EXERCISE GOAL: Reproduce the listing below, substituting "Beautiful Soup" for every occurrence of "BeautifulSoup" and keeping everything else unchanged. Leave the pictures out of your answer.

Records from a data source

►

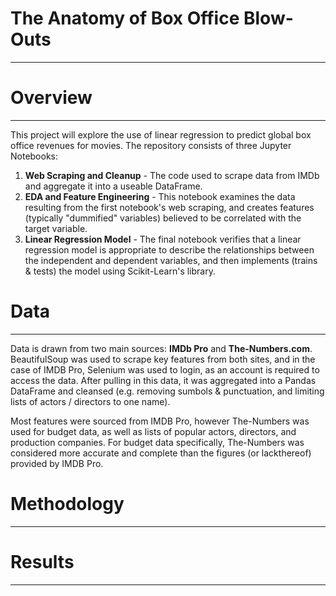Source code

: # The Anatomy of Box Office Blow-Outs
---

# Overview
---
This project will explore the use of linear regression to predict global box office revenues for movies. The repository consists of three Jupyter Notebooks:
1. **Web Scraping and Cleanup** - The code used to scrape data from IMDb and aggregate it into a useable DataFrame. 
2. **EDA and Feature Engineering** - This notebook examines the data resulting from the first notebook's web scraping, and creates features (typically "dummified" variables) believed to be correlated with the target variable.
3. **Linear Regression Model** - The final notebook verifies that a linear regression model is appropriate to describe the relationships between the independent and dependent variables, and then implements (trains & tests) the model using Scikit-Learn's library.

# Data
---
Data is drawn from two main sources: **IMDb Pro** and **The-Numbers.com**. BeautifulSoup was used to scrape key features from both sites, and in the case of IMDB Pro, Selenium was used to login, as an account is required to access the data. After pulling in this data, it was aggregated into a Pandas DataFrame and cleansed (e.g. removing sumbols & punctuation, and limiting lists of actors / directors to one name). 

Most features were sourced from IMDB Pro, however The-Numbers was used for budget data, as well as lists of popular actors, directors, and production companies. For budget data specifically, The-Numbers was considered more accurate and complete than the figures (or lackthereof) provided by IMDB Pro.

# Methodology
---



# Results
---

◄

ANSWER SPACE:
Source code

: # The Anatomy of Box Office Blow-Outs
---

# Overview
---
This project will explore the use of linear regression to predict global box office revenues for movies. The repository consists of three Jupyter Notebooks:
1. **Web Scraping and Cleanup** - The code used to scrape data from IMDb and aggregate it into a useable DataFrame. 
2. **EDA and Feature Engineering** - This notebook examines the data resulting from the first notebook's web scraping, and creates features (typically "dummified" variables) believed to be correlated with the target variable.
3. **Linear Regression Model** - The final notebook verifies that a linear regression model is appropriate to describe the relationships between the independent and dependent variables, and then implements (trains & tests) the model using Scikit-Learn's library.

# Data
---
Data is drawn from two main sources: **IMDb Pro** and **The-Numbers.com**. Beautiful Soup was used to scrape key features from both sites, and in the case of IMDB Pro, Selenium was used to login, as an account is required to access the data. After pulling in this data, it was aggregated into a Pandas DataFrame and cleansed (e.g. removing sumbols & punctuation, and limiting lists of actors / directors to one name). 

Most features were sourced from IMDB Pro, however The-Numbers was used for budget data, as well as lists of popular actors, directors, and production companies. For budget data specifically, The-Numbers was considered more accurate and complete than the figures (or lackthereof) provided by IMDB Pro.

# Methodology
---



# Results
---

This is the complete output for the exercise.